Возле калитки он наконец прервал свой бесконечный монолог и тихим, интеллигентным голосом пожелал Алексею Андреевичу спокойной ночи. Холмогоров ответил ему тем же, отворил калитку и вошел во двор. Идя по тропинке к крыльцу, он услышал у себя за спиной характерный щелчок зажигалки — Завальнюк прикуривал очередную сигарету.
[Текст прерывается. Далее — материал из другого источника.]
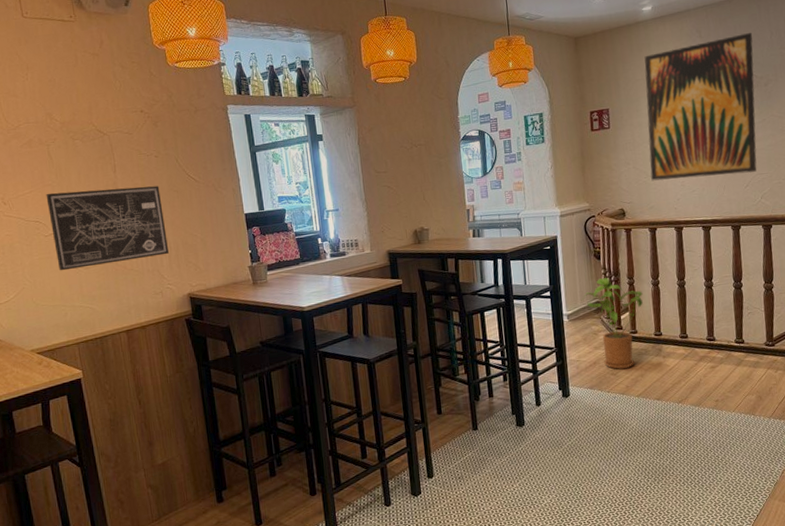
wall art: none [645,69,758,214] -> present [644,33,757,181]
На полпути Холмогоров обернулся и увидел, что заготовитель по-прежнему стоит у калитки и, облокотившись о гнилой штакетник, с праздным видом глазеет по сторонам, как будто просто вышел подышать свежим воздухом. Огонек его сигареты ярко горел в сумерках. Заметив, что на него смотрят, Петр Иванович приподнял свою смешную шляпу с накомарником и вежливо подвигал ею над головой. Холмогоров кивнул и, больше не обращая на заготовителя внимания, поднялся на крыльцо. Он чувствовал, что Завальнюк остался у калитки не просто так, а с одной-единственной целью — убедиться, что Холмогоров пошел не куда-нибудь, а именно домой. Фальшивый заготовитель не очень-то и скрывал свои намерения; Холмогоров вспомнил, что так и не выяснил, кем же является Петр Иванович на самом деле, но мысленно махнул на это рукой: на сегодня с него было достаточно. Все, чего ему сейчас хотелось, это поужинать, чем бог послал, и лечь спать, сняв наконец жесткий кожаный корсет, подпиравший его поврежденную во время давнего падения со строительных лесов спину.